Grund ist das bereits angesprochene Umfeld. Es gilt mitzuhalten – und wer viel verdient, muss umso mehr Geld ausgeben. Gerade wenn Betroffene sehr auf Status erpicht sind, besteht ein erhöhtes Risiko, in Geldsorgen zu geraten.

Gedanken zur Behandlung

Längst gibt es Behandlungsansätze, um Betroffenen zu helfen. Ein ganz wesentliches Hilfsmittel ist die Psychotherapie. Ihr Ziel ist es, den durch die Geldsorgen bedingten Stress und ggf. weitere damit verbundene gesundheitliche Folgen wieder loszuwerden. Je nach Person wirkt eine Therapie unterschiedlich gut. Manchmal werden gute Erfolge erzielt, manchmal auch nicht.

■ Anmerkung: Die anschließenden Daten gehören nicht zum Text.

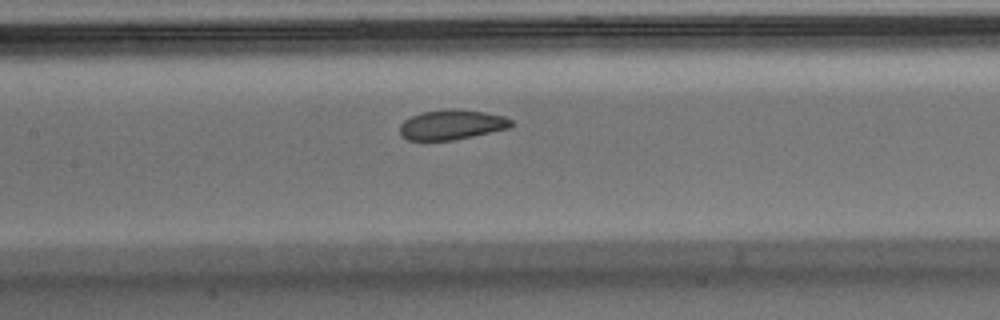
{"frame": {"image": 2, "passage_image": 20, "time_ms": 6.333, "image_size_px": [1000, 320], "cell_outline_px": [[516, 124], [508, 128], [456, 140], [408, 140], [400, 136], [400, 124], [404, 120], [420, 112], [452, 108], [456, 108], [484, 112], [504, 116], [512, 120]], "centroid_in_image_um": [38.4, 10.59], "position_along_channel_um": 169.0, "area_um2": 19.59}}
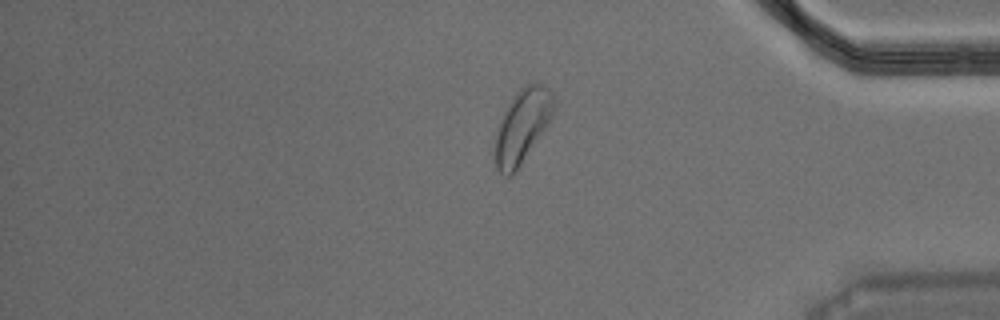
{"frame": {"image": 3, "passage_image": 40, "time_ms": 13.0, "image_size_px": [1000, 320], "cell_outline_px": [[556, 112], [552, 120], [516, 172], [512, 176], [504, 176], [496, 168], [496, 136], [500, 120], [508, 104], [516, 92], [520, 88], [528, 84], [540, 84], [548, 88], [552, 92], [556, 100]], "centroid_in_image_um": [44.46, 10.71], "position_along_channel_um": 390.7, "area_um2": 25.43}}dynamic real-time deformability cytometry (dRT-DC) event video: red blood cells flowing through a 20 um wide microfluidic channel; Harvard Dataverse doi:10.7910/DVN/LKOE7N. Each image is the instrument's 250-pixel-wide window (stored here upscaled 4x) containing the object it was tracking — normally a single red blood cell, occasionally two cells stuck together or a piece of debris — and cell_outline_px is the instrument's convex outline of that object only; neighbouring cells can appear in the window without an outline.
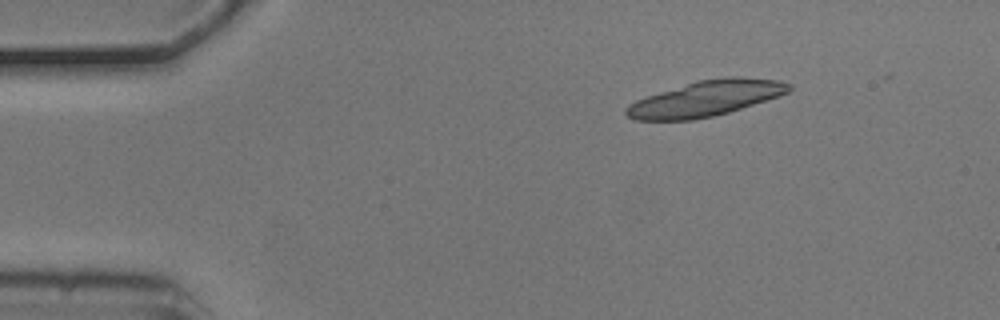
{"species": "common noctule bat (a hibernating species)", "species_latin": "Nyctalus noctula", "temperature_condition": "cold", "stored_images_in_passage": 6, "camera_frame_rate_fps": 3000, "um_per_image_px": 0.085, "animal": {"sex": "male", "body_mass_g": 20.5, "forearm_length_mm": 52.5}, "frame": {"image": 1, "passage_image": 6, "time_ms": 1.667, "image_size_px": [1000, 320], "cell_outline_px": [[792, 88], [788, 92], [780, 96], [728, 112], [712, 116], [692, 120], [636, 120], [628, 116], [624, 112], [624, 108], [628, 104], [636, 100], [696, 80], [728, 76], [736, 76], [780, 80], [792, 84]], "centroid_in_image_um": [60.01, 8.36], "position_along_channel_um": 25.0, "area_um2": 33.7}}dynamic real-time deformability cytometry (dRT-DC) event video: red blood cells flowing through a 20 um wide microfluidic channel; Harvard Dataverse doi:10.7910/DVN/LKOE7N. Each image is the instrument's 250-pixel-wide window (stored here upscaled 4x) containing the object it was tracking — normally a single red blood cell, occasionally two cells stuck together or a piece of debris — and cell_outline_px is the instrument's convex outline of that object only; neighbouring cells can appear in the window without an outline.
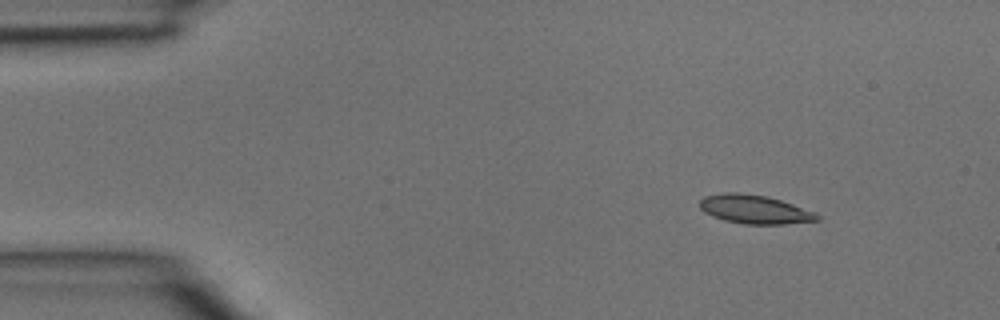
{"species": "common noctule bat (a hibernating species)", "species_latin": "Nyctalus noctula", "temperature_condition": "room temperature", "stored_images_in_passage": 3, "camera_frame_rate_fps": 3000, "um_per_image_px": 0.085, "animal": {"sex": "male", "body_mass_g": 15.6}, "frame": {"image": 1, "passage_image": 1, "time_ms": 0.0, "image_size_px": [1000, 320], "cell_outline_px": [[820, 220], [784, 224], [744, 224], [724, 220], [712, 216], [704, 212], [700, 208], [700, 200], [704, 196], [724, 192], [740, 192], [768, 196], [816, 212], [820, 216]], "centroid_in_image_um": [64.14, 17.79], "position_along_channel_um": 20.9, "area_um2": 19.77}}
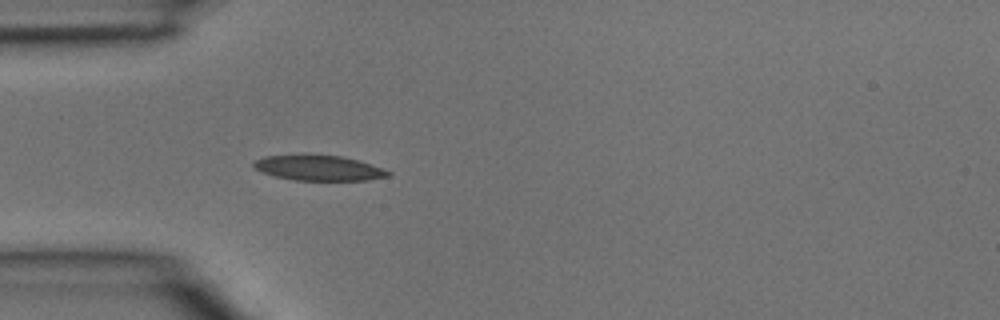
{"frame": {"image": 2, "passage_image": 3, "time_ms": 0.667, "image_size_px": [1000, 320], "cell_outline_px": [[392, 172], [388, 176], [368, 180], [296, 180], [276, 176], [252, 168], [252, 160], [264, 156], [300, 152], [304, 152], [340, 156], [360, 160]], "centroid_in_image_um": [27.01, 14.22], "position_along_channel_um": 58.0, "area_um2": 20.52}}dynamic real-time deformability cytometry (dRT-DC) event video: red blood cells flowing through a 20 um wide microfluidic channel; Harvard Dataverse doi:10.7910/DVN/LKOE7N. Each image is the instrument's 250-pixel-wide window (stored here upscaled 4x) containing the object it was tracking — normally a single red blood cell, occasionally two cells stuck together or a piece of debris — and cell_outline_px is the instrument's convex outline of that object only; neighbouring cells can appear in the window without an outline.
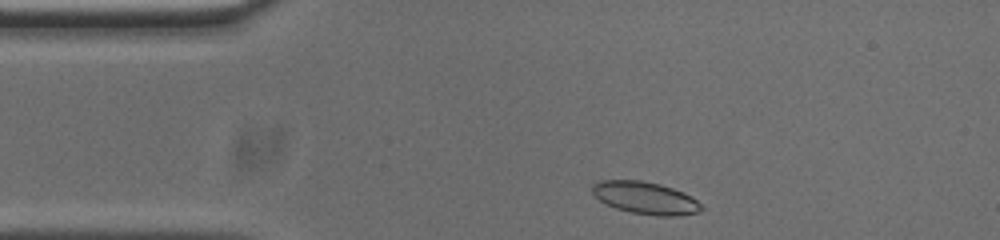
{"species": "common noctule bat (a hibernating species)", "species_latin": "Nyctalus noctula", "temperature_condition": "cold", "stored_images_in_passage": 37, "camera_frame_rate_fps": 3000, "um_per_image_px": 0.085, "animal": {"sex": "male", "body_mass_g": 20.0, "forearm_length_mm": 53.3}, "frame": {"image": 1, "passage_image": 2, "time_ms": 0.333, "image_size_px": [1000, 240], "cell_outline_px": [[704, 208], [700, 212], [680, 216], [656, 216], [632, 212], [616, 208], [600, 200], [592, 192], [592, 184], [600, 180], [640, 180], [660, 184], [684, 192], [692, 196]], "centroid_in_image_um": [54.89, 16.82], "position_along_channel_um": 30.1, "area_um2": 20.58}}
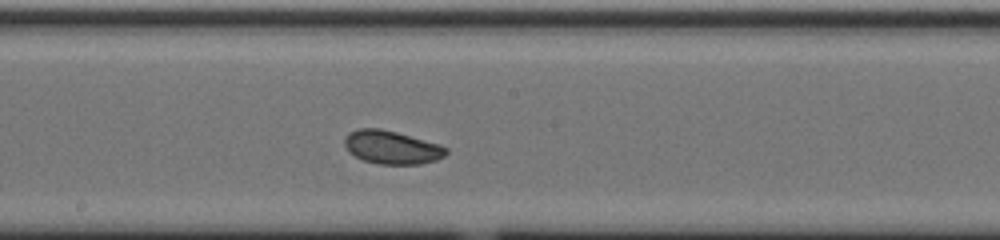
{"frame": {"image": 2, "passage_image": 20, "time_ms": 6.333, "image_size_px": [1000, 240], "cell_outline_px": [[448, 152], [444, 156], [436, 160], [420, 164], [380, 164], [364, 160], [348, 152], [344, 144], [344, 136], [348, 132], [356, 128], [380, 128], [396, 132], [440, 144], [448, 148]], "centroid_in_image_um": [33.28, 12.51], "position_along_channel_um": 214.9, "area_um2": 19.83}}
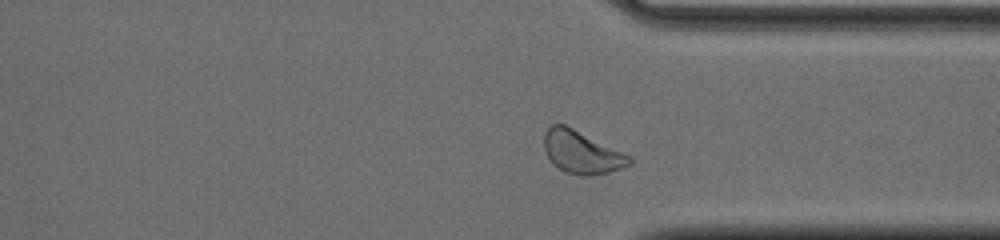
{"frame": {"image": 3, "passage_image": 32, "time_ms": 10.333, "image_size_px": [1000, 240], "cell_outline_px": [[632, 164], [608, 172], [588, 176], [580, 176], [564, 172], [552, 164], [544, 148], [544, 132], [552, 124], [564, 124], [632, 156]], "centroid_in_image_um": [49.43, 12.95], "position_along_channel_um": 362.0, "area_um2": 21.21}, "authors_computed_cell_mechanics": {"area_um2": 19.7098, "velocity_mm_per_s": 3.7044, "shape_relaxation_time_tau1_ms": 5.2022, "shape_relaxation_time_tau2_ms": null, "deformation_change_tau1": 0.1128, "deformation_change_tau2": null}}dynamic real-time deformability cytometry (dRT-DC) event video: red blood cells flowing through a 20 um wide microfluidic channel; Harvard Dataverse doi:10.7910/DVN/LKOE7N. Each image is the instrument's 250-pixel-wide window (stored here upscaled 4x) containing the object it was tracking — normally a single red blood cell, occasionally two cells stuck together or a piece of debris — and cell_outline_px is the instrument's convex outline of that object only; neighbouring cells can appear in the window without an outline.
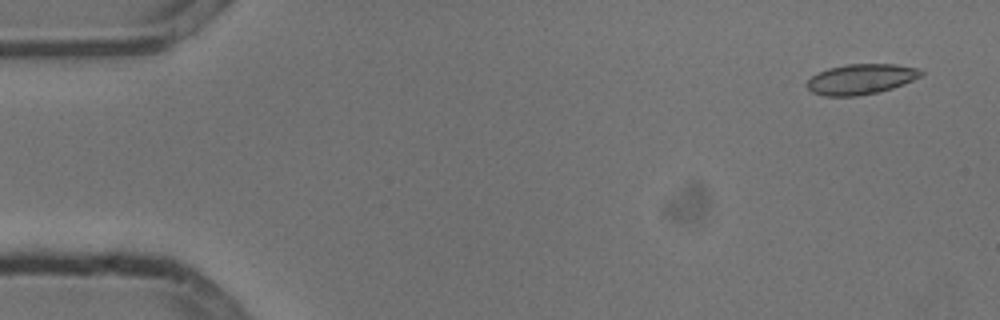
{"species": "common noctule bat (a hibernating species)", "species_latin": "Nyctalus noctula", "temperature_condition": "cold", "stored_images_in_passage": 9, "camera_frame_rate_fps": 3000, "um_per_image_px": 0.085, "animal": {"sex": "male", "body_mass_g": 13.3}, "frame": {"image": 1, "passage_image": 1, "time_ms": 0.0, "image_size_px": [1000, 320], "cell_outline_px": [[924, 72], [920, 76], [904, 84], [892, 88], [876, 92], [856, 96], [824, 96], [812, 92], [804, 84], [812, 76], [828, 68], [848, 64], [896, 64], [920, 68]], "centroid_in_image_um": [73.18, 6.72], "position_along_channel_um": 11.8, "area_um2": 20.11}}
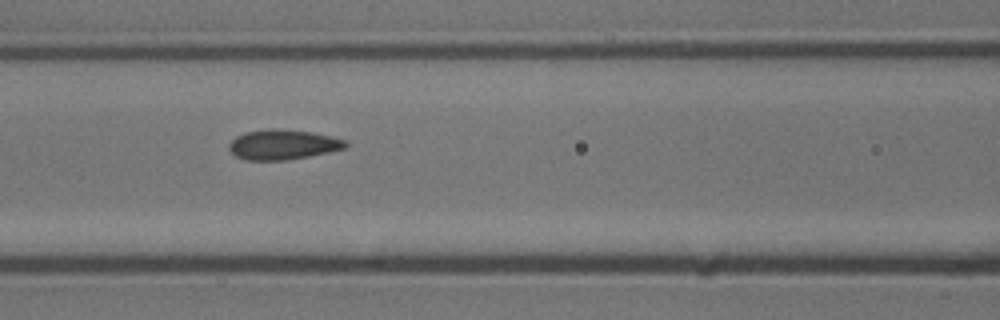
{"frame": {"image": 2, "passage_image": 7, "time_ms": 2.0, "image_size_px": [1000, 320], "cell_outline_px": [[348, 148], [288, 160], [248, 160], [236, 156], [228, 148], [228, 144], [236, 136], [244, 132], [312, 132], [332, 136], [344, 140], [348, 144]], "centroid_in_image_um": [24.08, 12.34], "position_along_channel_um": 142.5, "area_um2": 19.36}}
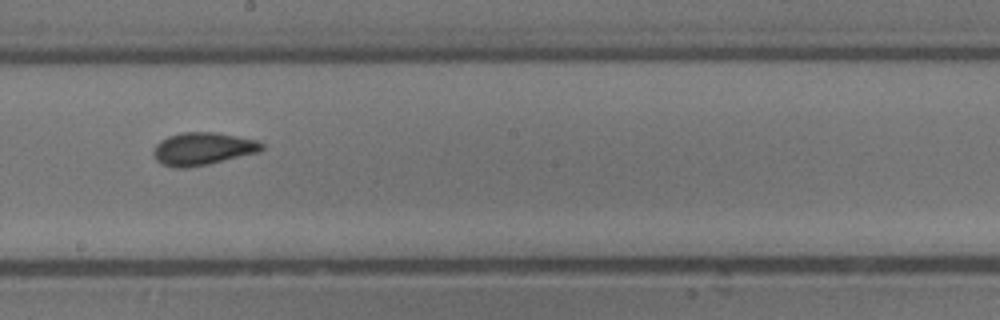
{"frame": {"image": 3, "passage_image": 9, "time_ms": 2.667, "image_size_px": [1000, 320], "cell_outline_px": [[264, 148], [260, 152], [208, 164], [184, 168], [172, 168], [160, 164], [156, 160], [152, 152], [156, 144], [160, 140], [168, 136], [180, 132], [216, 132], [256, 140], [264, 144]], "centroid_in_image_um": [17.2, 12.65], "position_along_channel_um": 231.0, "area_um2": 20.81}}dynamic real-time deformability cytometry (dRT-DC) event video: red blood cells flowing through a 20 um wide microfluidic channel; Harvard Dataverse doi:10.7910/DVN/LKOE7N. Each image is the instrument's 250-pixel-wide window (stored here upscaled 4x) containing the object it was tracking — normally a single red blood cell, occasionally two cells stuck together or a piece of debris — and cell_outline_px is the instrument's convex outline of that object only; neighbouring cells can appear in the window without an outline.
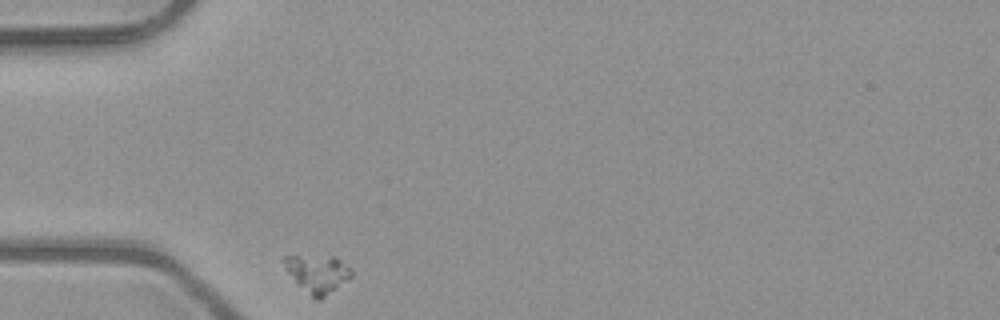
{"species": "common noctule bat (a hibernating species)", "species_latin": "Nyctalus noctula", "temperature_condition": "room temperature", "stored_images_in_passage": 31, "camera_frame_rate_fps": 3000, "um_per_image_px": 0.085, "animal": {"sex": "male", "body_mass_g": 23.1, "forearm_length_mm": 52.7}, "frame": {"image": 1, "passage_image": 1, "time_ms": 0.0, "image_size_px": [1000, 320], "cell_outline_px": [[352, 276], [320, 300], [316, 300], [296, 284], [288, 272], [284, 260], [284, 256], [332, 256], [340, 260], [352, 268]], "centroid_in_image_um": [27.01, 23.27], "position_along_channel_um": 58.0, "area_um2": 14.62}}
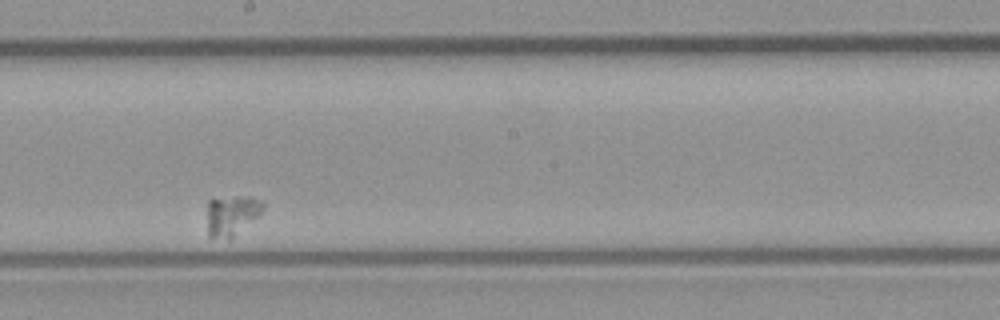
{"frame": {"image": 2, "passage_image": 18, "time_ms": 5.667, "image_size_px": [1000, 320], "cell_outline_px": [[264, 208], [256, 216], [228, 240], [208, 236], [208, 200], [236, 196], [252, 196], [260, 200], [264, 204]], "centroid_in_image_um": [19.67, 18.27], "position_along_channel_um": 228.5, "area_um2": 12.77}}
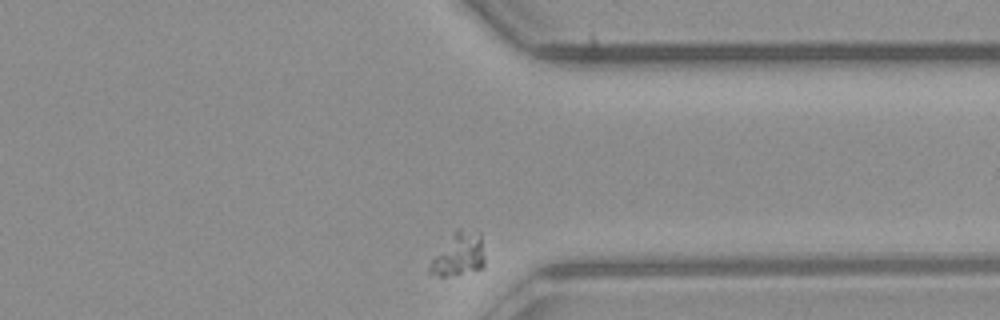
{"frame": {"image": 3, "passage_image": 31, "time_ms": 10.0, "image_size_px": [1000, 320], "cell_outline_px": [[484, 264], [480, 268], [444, 276], [440, 276], [428, 272], [428, 268], [432, 260], [456, 228], [460, 228], [480, 232], [484, 256]], "centroid_in_image_um": [39.0, 21.58], "position_along_channel_um": 372.4, "area_um2": 13.35}}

Kritiker sehen das Problem im einseitigen Ansatz. Die Ursache für die Geldsorgen kann z.B. damit zu tun haben, dass es an finanzieller Bildung mangelt. Deshalb gibt es Experimente, in denen die Psychotherapie mit Unterricht kombiniert werden. Hierbei wurden schon beindruckende Erfolge erzielt. Den Patienten fällt es später leichter, ihre Finanzen in den Griff zu bekommen und dann schuldenfrei zu bleiben. Daraufhin fühle sie sich auch geistig und körperlich besser.

Umgang mit Geld bereits in der Schule lehren?

Schon immer gab es Menschen, die sich darüber beschweren, dass in den Schulen nicht unterrichtet wird, wie der Umgang mit Geld auszugehen hat. Die Ergebnissen aus besagten Untersuchungen unterstreichen die Bedeutung einer solchen Schulbildung. Würden die Menschen schon früh lernen, wie sie mit ihrem Geld richtig umgehen, blieben ihnen die Finanzprobleme womöglich erspart. Zugleich würden sich nicht nur dort profitieren, schließlich hätten sie dann auch den geldbedingten Stress nicht.